Traditional nonoperative diagnostic approaches to the indeterminate solitary pulmonary nodule include bronchoscopy and percutaneous needle biopsy. Although both methods are minimally invasive, the diagnosis of the small, peripheral nodule may remain elusive. Open thoracotomy is often required when these methods fail to obtain a diagnosis. Between January 1991 and June 1992, 242 patients with indeterminate solitary lung nodules underwent thoracoscopic excisional biopsy as the primary diagnostic method. Wedge excisions of the nodules were all performed by thoracoscopic techniques using an endoscopic stapler alone (72%), neodymium:yttrium-aluminum garnet laser (18%), or both (10%). A definite diagnosis was obtained in all patients. Two patients required conversion to thoracotomy to locate the nodule (both malignant). A benign diagnosis was obtained in 127 patients (52%) and a malignant diagnosis in 115 (48%). Of the malignant nodules, 51 (44%) were primary lung cancer and 64 (56%) were metastases. All patients diagnosed with primary lung cancer having adequate pulmonary reserve (n = 29) underwent formal open lung resection during the same procedure.

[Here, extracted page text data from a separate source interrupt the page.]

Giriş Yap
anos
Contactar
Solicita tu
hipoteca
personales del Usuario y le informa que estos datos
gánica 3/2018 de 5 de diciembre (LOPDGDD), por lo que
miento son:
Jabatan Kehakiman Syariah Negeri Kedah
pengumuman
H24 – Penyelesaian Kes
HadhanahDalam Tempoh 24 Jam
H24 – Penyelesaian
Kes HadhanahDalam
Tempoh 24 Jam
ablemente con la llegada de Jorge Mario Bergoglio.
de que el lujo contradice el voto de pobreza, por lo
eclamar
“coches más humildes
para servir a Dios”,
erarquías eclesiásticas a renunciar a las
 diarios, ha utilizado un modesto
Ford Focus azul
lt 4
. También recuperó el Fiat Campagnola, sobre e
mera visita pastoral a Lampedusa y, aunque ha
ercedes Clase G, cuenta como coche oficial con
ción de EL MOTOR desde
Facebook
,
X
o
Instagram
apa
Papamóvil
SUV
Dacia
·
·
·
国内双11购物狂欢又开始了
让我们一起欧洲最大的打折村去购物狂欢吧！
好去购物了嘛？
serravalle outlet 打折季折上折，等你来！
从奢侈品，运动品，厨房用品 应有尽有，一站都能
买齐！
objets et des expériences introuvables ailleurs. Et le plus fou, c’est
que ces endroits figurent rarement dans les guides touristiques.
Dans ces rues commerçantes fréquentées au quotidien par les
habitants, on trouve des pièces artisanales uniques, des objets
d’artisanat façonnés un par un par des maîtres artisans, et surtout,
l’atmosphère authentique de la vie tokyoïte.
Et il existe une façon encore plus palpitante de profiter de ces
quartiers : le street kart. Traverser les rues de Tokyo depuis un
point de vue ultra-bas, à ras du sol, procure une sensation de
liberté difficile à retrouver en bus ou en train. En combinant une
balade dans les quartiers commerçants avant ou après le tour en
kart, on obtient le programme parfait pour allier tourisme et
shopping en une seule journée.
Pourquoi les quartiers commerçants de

There was no mortality, and significant morbidity was limited to atelectasis in 3 patients (1.2%), pneumonia in 2 patients (0.8%), and prolonged air leak more than 7 days in 4 patients (1.6%). Average hospital stay for patients having thoracoscopy only (n = 213) was 2.4 days (range, 1 to 12 days). Thoracoscopy offers a minimally invasive approach for the diagnosis of the indeterminate solitary nodule. It has advantages over traditional diagnostic methods of being virtually 100% sensitive and 100% specific with no mortality and minimal morbidity.